Highlights

  • Principles of academic freedom are crucial to the success of liberal education and constitutional democracy. These include freedom of speech, freedom of inquiry, and due process and equal protection in the adjudication of discipline. Although such principles are universally recognized as central to the university's mission, history has witnessed several lapses, such as during the Red Scare after World War I and the McCarthy era in the 1950s. Historically, the threats to the principles of academic freedom have come from outside the university, and from the Right.
  • A new period of repression has arisen since the late 1980s, with the rise of “progressive censorship,” or censorship in the name of promoting progressive goals, such as diversity and sensitivity concerning matters of race, gender, and sexual orientation. Though these ends are worthy, the means universities have chosen to promote these goals—speech codes, broad anti-harassment codes, and unequal application and selective enforcement of university rules—have often had illiberal consequences, violating all of the principles of academic freedom.

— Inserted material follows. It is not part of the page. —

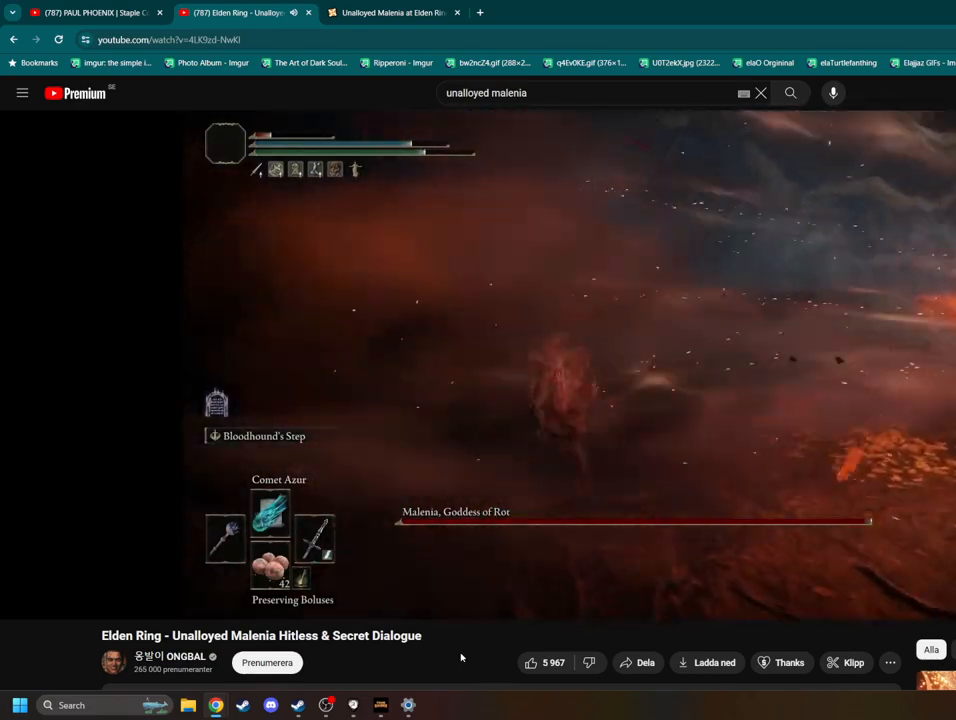
{"dt_ms": 500, "buttons": ["L2"], "left_stick": "up-left", "right_stick": "down-right", "events": [[417, "L2", "down"], [417, "right_stick", "down-right"]]}
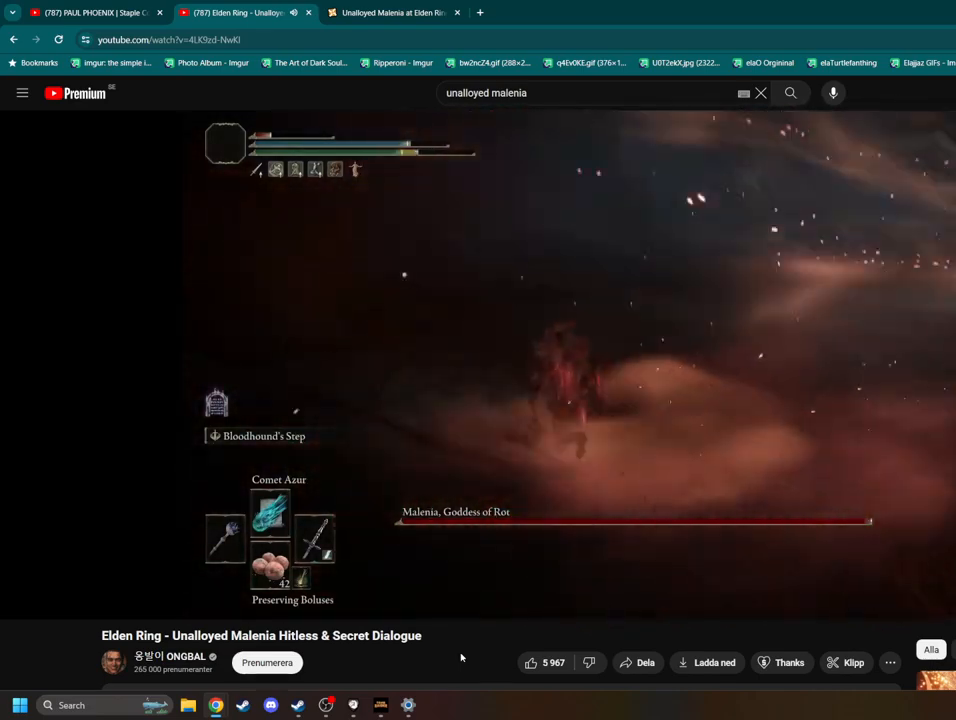
{"dt_ms": 500, "buttons": [], "left_stick": "up-left", "right_stick": "right", "events": [[50, "L2", "up"], [50, "right_stick", "center"], [250, "right_stick", "right"]]}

Intellectual diversity and freedom are casualties of the era of speech codes and progressive censorship.
  • Many books have addressed the legal and normative problems caused by political correctness and progressive censorship, but none has fully considered a distinctive political aspect of the problem: the absence of political mobilization by individuals and groups dedicated to the principles of academic freedom.
  • Restoring Free Speech and Liberty on Campus fills this void. Although author Donald A. Downs deals with broader aspects of the problem (the importance of academic freedom and liberty principles per se, historical and institutional perspectives, legal and philosophical developments), his primary concern is to show how the presence or absence of political organization and mobilization make a difference in the status of academic freedom principles at universities. Downs deals with theories of political change and political strategies in the politics of civil liberty.
  • Key civil liberty conflicts at the University of California at Berkeley and Columbia University provide examples of the failure to mobilize on behalf of the principles of academic freedom. At Berkeley, speech deemed politically incorrect has often been harassed and intimidated in the public forum, and student newspapers have often been stolen en masse. In one case, a publication's office was burglarized by opponents. In none of these cases has a strong mobilization risen to defend the principles of academic freedom. A similar problem arose when Columbia enacted a new policy of sexual misconduct that eliminated most meaningful due process protections for the accused. Campus leaders involved in making the policy acknowledged that the absence of any opposition was largely responsible for the one-sided policy that emerged.
  • The University of Wisconsin and the University of Pennsylvania provide constructive counter-examples. Each of these schools enacted speech codes and related policies in the 1980s. But pro-academic freedom groups emerged at both schools in reaction to troubling applications of the codes. Employing a variety of political strategies, these groups were able to restore respect for the principles of academic freedom at their respective institutions. Commitment to these principles had not died at these schools, but needed to be reawakened by individuals and groups who were willing to stand up and defend them in the face of sometimes intense institutional and political pressure.
  • Downs's case studies reveal the importance of political mobilization on behalf of the principles of academic freedom. The crisis of academic freedom is the product of a lack of education and commitment. If administrations are reluctant to undertake these important tasks, it is the responsibility of faculty and students (hopefully in alliance) to fill the void. The future course of higher education is at stake.


Synopsis

Beginning in the late 1980s, institutions of higher education in the United States began to look upon intellectual freedom as a threat rather than as an invaluable good. For the first time in American history, liberal principles of free speech and inquiry found themselves under attack from the Left for allegedly harming social justice and progress. Faculty, administrative, and student leaders began to view free speech and open discourse as a threat to such emergent university goals as diversity and sensitivity concerning matters of race, gender, and sexual orientation—at least when the discourse was considered hostile to reigning conceptions of these new agendas. Although diversity and sensitivity were legitimate goals, the methods used to pursue them were often illiberal and repressive.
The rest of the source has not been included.